The letter did not appear in the town’s public records portal, though, which contains the special review application for Town Park that was submitted in January and revised in March as well as related appendix documents, comments from other agencies and town council packets. 

Kinney noted in an email that the letter arrived during a time of transition between town clerks and that a “technical glitch” or “human glitch” may have been the reason the letter wasn’t stored or filed as it usually would be in the town systems. 

By summer, though, it was on the radar for other people who provided input on Town Park. Longtime local naturalist Janis Lindsey Huggins mentioned the Audubon letter in her own letter addressed to the Town Council and emailed to Shenk on July 27. 
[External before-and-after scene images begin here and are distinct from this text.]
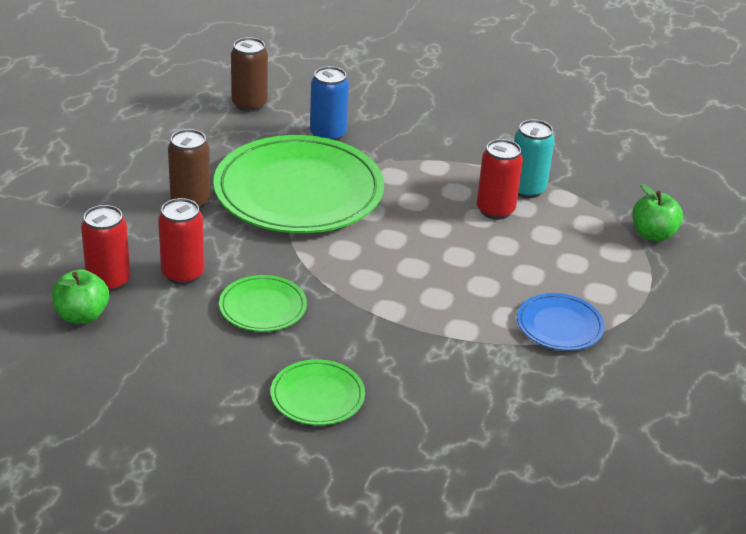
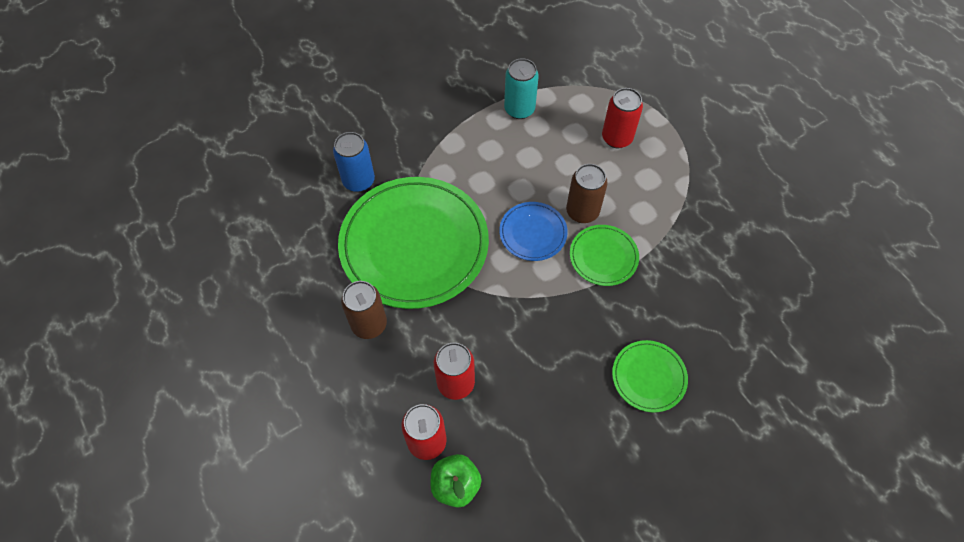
camera: 50 degrees left, 25 degrees up
(249, 104) = (274, 206): brown can -> brown can (582, 212)
(263, 307) = (532, 352): green plate -> green plate (603, 257)
(495, 210) = (528, 142): red can -> red can (617, 138)
(559, 325) = (669, 191): blue plate -> blue plate (533, 233)
(653, 234) = (616, 78): green apple -> none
Huggins wrote that she has walked the wetlands area nearly every day since 1995 and has guided hikes with the Aspen Center for Environmental Studies for nearly three decades. 

She wrote that “the part of the plans that are to ‘improve’ the wetland section are way off base” and that “this area needs to be left alone for the existing species to thrive.” 

“I am in agreement to upgrade anything the community needs around the existing park and the rodeo grounds as long as our town does not infringe on the rights of those species that depend on those wetlands that have already been disturbed too much,” Huggins wrote. “If you do construction in that precious place, … you will forever change the natural character of a special place and the home of all those species that have so few places left to survive.”

Water flows through an area of the Snowmass wetlands near Town Park, as seen from an area of tall grass near Brush Creek Road. Proposals for a Town Park project have included ideas for new recreational amenities like stepping stones and a wood dock in the vicinity, but those won’t be implemented without further review. Credit: Kaya Williams/Aspen Journalism

Passing muster

Although the plans for more recreational features raised flags for some, the proposal did pass muster by other measures. 

The parcel where most of the features would pop up is zoned for recreation, and the special-review application for Town Park indicates that amenities such as a gathering deck, steppingstones and walking planks are permitted within recreational zoning.

The bridge and trail connection between the Seven Star trail and Sky Mountain Park — both popular mountain-biking destinations — would cross over into a parcel zoned for multifamily housing. The special-review application indicates that the bridge site “is more appropriately aligned” with the adjacent recreation parcel and that “all proposed elements are allowed” in the multifamily zone. 

Worline said Town Park planners envisioned the wetlands as a “one stop recreational opportunity” for both “active” and “passive” users of the space. The wetlands weren’t initially part of the plans for the Town Park revamp, but the idea for more amenities there emerged during the planning process. 

“There’s a lot of space down there and … not much access to it, which is good and bad,” he said in an interview. “And obviously, we’re going to be very sensitive about that: We want to be able to provide access into the wetlands without the impact.”

The boardwalk proposal would allow people to interact with the wetlands without disturbing it as much as “social trails” that can form when people walk through an area without a designated path.

Town Park planners have noted the educational value that might come from more access to the wetlands, drawing comparisons to Hallam Lake, the downtown Aspen nature preserve that is home to the Aspen Center for Environmental Studies. 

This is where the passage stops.